▸ Supplied data:
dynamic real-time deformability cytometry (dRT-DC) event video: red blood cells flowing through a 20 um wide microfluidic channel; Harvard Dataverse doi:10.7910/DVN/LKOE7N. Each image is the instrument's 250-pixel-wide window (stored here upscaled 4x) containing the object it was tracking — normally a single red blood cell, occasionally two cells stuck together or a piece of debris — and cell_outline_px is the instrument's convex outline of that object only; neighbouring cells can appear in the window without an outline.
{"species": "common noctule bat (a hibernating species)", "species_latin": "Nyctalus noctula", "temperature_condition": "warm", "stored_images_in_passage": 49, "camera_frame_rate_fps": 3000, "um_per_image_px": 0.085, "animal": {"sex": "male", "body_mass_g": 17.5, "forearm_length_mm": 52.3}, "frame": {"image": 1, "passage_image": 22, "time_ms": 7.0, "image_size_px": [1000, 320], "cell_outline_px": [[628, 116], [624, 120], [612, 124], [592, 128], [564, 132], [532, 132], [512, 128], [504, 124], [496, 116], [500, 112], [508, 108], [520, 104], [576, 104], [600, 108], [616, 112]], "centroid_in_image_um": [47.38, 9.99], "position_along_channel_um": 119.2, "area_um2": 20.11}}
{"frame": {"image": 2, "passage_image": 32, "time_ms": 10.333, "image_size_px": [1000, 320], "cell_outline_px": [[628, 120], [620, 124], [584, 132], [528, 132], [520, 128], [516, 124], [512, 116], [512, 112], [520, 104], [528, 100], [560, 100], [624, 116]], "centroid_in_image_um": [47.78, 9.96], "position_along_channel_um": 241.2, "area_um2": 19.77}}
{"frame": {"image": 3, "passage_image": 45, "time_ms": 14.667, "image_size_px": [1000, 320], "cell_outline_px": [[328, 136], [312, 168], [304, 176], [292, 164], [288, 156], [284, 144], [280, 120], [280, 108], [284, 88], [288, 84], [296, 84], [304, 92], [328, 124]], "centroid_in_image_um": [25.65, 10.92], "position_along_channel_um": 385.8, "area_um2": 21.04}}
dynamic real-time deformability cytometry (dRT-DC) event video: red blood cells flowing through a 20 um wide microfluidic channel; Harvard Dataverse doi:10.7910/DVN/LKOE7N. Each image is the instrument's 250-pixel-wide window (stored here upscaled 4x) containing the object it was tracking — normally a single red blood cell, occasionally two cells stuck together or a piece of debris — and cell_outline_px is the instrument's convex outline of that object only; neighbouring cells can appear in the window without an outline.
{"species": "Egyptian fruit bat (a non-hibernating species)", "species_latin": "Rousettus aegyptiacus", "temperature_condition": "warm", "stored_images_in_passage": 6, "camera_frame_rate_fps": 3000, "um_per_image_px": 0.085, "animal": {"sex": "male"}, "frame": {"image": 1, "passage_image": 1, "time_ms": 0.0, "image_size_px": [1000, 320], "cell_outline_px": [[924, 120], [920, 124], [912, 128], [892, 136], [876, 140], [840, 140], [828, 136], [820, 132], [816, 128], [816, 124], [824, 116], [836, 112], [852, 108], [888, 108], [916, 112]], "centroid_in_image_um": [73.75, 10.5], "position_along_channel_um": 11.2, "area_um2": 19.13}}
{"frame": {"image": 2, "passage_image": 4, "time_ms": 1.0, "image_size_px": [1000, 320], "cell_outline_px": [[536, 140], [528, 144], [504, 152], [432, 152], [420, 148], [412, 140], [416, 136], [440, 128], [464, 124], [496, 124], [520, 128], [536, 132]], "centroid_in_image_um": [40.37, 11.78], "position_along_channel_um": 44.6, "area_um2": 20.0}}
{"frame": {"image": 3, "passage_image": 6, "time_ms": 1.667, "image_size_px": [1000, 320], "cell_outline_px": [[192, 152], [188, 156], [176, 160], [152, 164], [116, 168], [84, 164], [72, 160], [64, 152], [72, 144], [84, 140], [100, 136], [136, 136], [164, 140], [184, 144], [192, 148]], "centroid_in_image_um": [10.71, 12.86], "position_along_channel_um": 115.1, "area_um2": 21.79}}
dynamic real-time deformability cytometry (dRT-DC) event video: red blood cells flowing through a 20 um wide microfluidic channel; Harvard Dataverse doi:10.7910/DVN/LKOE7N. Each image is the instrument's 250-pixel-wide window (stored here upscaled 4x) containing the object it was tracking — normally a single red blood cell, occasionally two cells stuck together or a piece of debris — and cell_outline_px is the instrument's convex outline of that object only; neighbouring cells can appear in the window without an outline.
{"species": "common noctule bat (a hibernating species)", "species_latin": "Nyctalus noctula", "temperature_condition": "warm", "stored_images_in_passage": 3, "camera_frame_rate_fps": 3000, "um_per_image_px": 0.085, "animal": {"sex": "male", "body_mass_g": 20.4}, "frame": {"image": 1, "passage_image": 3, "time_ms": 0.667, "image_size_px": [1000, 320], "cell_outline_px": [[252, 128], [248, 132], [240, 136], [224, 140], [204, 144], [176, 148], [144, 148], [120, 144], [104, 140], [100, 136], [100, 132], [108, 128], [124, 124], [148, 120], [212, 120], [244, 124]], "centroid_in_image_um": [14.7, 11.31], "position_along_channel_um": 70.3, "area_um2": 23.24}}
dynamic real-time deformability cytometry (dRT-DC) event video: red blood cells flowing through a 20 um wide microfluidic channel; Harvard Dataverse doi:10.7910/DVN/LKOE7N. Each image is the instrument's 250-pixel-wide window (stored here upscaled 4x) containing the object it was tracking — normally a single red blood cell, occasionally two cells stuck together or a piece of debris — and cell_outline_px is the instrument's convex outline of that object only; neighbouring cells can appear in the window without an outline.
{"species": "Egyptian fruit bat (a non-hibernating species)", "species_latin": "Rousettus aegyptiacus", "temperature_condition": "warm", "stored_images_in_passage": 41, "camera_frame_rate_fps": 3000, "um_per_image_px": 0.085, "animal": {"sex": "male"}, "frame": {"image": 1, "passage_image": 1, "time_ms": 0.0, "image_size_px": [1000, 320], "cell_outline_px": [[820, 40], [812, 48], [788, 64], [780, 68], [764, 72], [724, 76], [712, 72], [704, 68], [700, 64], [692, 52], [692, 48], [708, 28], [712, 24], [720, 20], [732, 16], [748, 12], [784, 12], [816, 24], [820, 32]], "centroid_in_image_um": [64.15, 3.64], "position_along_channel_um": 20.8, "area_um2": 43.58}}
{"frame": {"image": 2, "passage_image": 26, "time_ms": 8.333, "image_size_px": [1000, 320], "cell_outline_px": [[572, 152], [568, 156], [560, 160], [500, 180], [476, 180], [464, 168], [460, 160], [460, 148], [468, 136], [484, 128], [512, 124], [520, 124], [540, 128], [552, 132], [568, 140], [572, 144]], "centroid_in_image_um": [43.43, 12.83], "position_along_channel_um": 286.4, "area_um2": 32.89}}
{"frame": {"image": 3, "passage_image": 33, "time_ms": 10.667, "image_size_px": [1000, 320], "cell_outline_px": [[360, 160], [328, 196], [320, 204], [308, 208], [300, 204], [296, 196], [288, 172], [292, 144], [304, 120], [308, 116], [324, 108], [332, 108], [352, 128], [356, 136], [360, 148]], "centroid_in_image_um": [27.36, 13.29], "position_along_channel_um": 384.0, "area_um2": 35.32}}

▸ Written request: Transcribe the material above word for word.

▸ Exercise solution:
dynamic real-time deformability cytometry (dRT-DC) event video: red blood cells flowing through a 20 um wide microfluidic channel; Harvard Dataverse doi:10.7910/DVN/LKOE7N. Each image is the instrument's 250-pixel-wide window (stored here upscaled 4x) containing the object it was tracking — normally a single red blood cell, occasionally two cells stuck together or a piece of debris — and cell_outline_px is the instrument's convex outline of that object only; neighbouring cells can appear in the window without an outline.
{"species": "common noctule bat (a hibernating species)", "species_latin": "Nyctalus noctula", "temperature_condition": "warm", "stored_images_in_passage": 49, "camera_frame_rate_fps": 3000, "um_per_image_px": 0.085, "animal": {"sex": "male", "body_mass_g": 17.5, "forearm_length_mm": 52.3}, "frame": {"image": 1, "passage_image": 22, "time_ms": 7.0, "image_size_px": [1000, 320], "cell_outline_px": [[628, 116], [624, 120], [612, 124], [592, 128], [564, 132], [532, 132], [512, 128], [504, 124], [496, 116], [500, 112], [508, 108], [520, 104], [576, 104], [600, 108], [616, 112]], "centroid_in_image_um": [47.38, 9.99], "position_along_channel_um": 119.2, "area_um2": 20.11}}
{"frame": {"image": 2, "passage_image": 32, "time_ms": 10.333, "image_size_px": [1000, 320], "cell_outline_px": [[628, 120], [620, 124], [584, 132], [528, 132], [520, 128], [516, 124], [512, 116], [512, 112], [520, 104], [528, 100], [560, 100], [624, 116]], "centroid_in_image_um": [47.78, 9.96], "position_along_channel_um": 241.2, "area_um2": 19.77}}
{"frame": {"image": 3, "passage_image": 45, "time_ms": 14.667, "image_size_px": [1000, 320], "cell_outline_px": [[328, 136], [312, 168], [304, 176], [292, 164], [288, 156], [284, 144], [280, 120], [280, 108], [284, 88], [288, 84], [296, 84], [304, 92], [328, 124]], "centroid_in_image_um": [25.65, 10.92], "position_along_channel_um": 385.8, "area_um2": 21.04}}
dynamic real-time deformability cytometry (dRT-DC) event video: red blood cells flowing through a 20 um wide microfluidic channel; Harvard Dataverse doi:10.7910/DVN/LKOE7N. Each image is the instrument's 250-pixel-wide window (stored here upscaled 4x) containing the object it was tracking — normally a single red blood cell, occasionally two cells stuck together or a piece of debris — and cell_outline_px is the instrument's convex outline of that object only; neighbouring cells can appear in the window without an outline.
{"species": "Egyptian fruit bat (a non-hibernating species)", "species_latin": "Rousettus aegyptiacus", "temperature_condition": "warm", "stored_images_in_passage": 6, "camera_frame_rate_fps": 3000, "um_per_image_px": 0.085, "animal": {"sex": "male"}, "frame": {"image": 1, "passage_image": 1, "time_ms": 0.0, "image_size_px": [1000, 320], "cell_outline_px": [[924, 120], [920, 124], [912, 128], [892, 136], [876, 140], [840, 140], [828, 136], [820, 132], [816, 128], [816, 124], [824, 116], [836, 112], [852, 108], [888, 108], [916, 112]], "centroid_in_image_um": [73.75, 10.5], "position_along_channel_um": 11.2, "area_um2": 19.13}}
{"frame": {"image": 2, "passage_image": 4, "time_ms": 1.0, "image_size_px": [1000, 320], "cell_outline_px": [[536, 140], [528, 144], [504, 152], [432, 152], [420, 148], [412, 140], [416, 136], [440, 128], [464, 124], [496, 124], [520, 128], [536, 132]], "centroid_in_image_um": [40.37, 11.78], "position_along_channel_um": 44.6, "area_um2": 20.0}}
{"frame": {"image": 3, "passage_image": 6, "time_ms": 1.667, "image_size_px": [1000, 320], "cell_outline_px": [[192, 152], [188, 156], [176, 160], [152, 164], [116, 168], [84, 164], [72, 160], [64, 152], [72, 144], [84, 140], [100, 136], [136, 136], [164, 140], [184, 144], [192, 148]], "centroid_in_image_um": [10.71, 12.86], "position_along_channel_um": 115.1, "area_um2": 21.79}}
dynamic real-time deformability cytometry (dRT-DC) event video: red blood cells flowing through a 20 um wide microfluidic channel; Harvard Dataverse doi:10.7910/DVN/LKOE7N. Each image is the instrument's 250-pixel-wide window (stored here upscaled 4x) containing the object it was tracking — normally a single red blood cell, occasionally two cells stuck together or a piece of debris — and cell_outline_px is the instrument's convex outline of that object only; neighbouring cells can appear in the window without an outline.
{"species": "common noctule bat (a hibernating species)", "species_latin": "Nyctalus noctula", "temperature_condition": "warm", "stored_images_in_passage": 3, "camera_frame_rate_fps": 3000, "um_per_image_px": 0.085, "animal": {"sex": "male", "body_mass_g": 20.4}, "frame": {"image": 1, "passage_image": 3, "time_ms": 0.667, "image_size_px": [1000, 320], "cell_outline_px": [[252, 128], [248, 132], [240, 136], [224, 140], [204, 144], [176, 148], [144, 148], [120, 144], [104, 140], [100, 136], [100, 132], [108, 128], [124, 124], [148, 120], [212, 120], [244, 124]], "centroid_in_image_um": [14.7, 11.31], "position_along_channel_um": 70.3, "area_um2": 23.24}}
dynamic real-time deformability cytometry (dRT-DC) event video: red blood cells flowing through a 20 um wide microfluidic channel; Harvard Dataverse doi:10.7910/DVN/LKOE7N. Each image is the instrument's 250-pixel-wide window (stored here upscaled 4x) containing the object it was tracking — normally a single red blood cell, occasionally two cells stuck together or a piece of debris — and cell_outline_px is the instrument's convex outline of that object only; neighbouring cells can appear in the window without an outline.
{"species": "Egyptian fruit bat (a non-hibernating species)", "species_latin": "Rousettus aegyptiacus", "temperature_condition": "warm", "stored_images_in_passage": 41, "camera_frame_rate_fps": 3000, "um_per_image_px": 0.085, "animal": {"sex": "male"}, "frame": {"image": 1, "passage_image": 1, "time_ms": 0.0, "image_size_px": [1000, 320], "cell_outline_px": [[820, 40], [812, 48], [788, 64], [780, 68], [764, 72], [724, 76], [712, 72], [704, 68], [700, 64], [692, 52], [692, 48], [708, 28], [712, 24], [720, 20], [732, 16], [748, 12], [784, 12], [816, 24], [820, 32]], "centroid_in_image_um": [64.15, 3.64], "position_along_channel_um": 20.8, "area_um2": 43.58}}
{"frame": {"image": 2, "passage_image": 26, "time_ms": 8.333, "image_size_px": [1000, 320], "cell_outline_px": [[572, 152], [568, 156], [560, 160], [500, 180], [476, 180], [464, 168], [460, 160], [460, 148], [468, 136], [484, 128], [512, 124], [520, 124], [540, 128], [552, 132], [568, 140], [572, 144]], "centroid_in_image_um": [43.43, 12.83], "position_along_channel_um": 286.4, "area_um2": 32.89}}
{"frame": {"image": 3, "passage_image": 33, "time_ms": 10.667, "image_size_px": [1000, 320], "cell_outline_px": [[360, 160], [328, 196], [320, 204], [308, 208], [300, 204], [296, 196], [288, 172], [292, 144], [304, 120], [308, 116], [324, 108], [332, 108], [352, 128], [356, 136], [360, 148]], "centroid_in_image_um": [27.36, 13.29], "position_along_channel_um": 384.0, "area_um2": 35.32}}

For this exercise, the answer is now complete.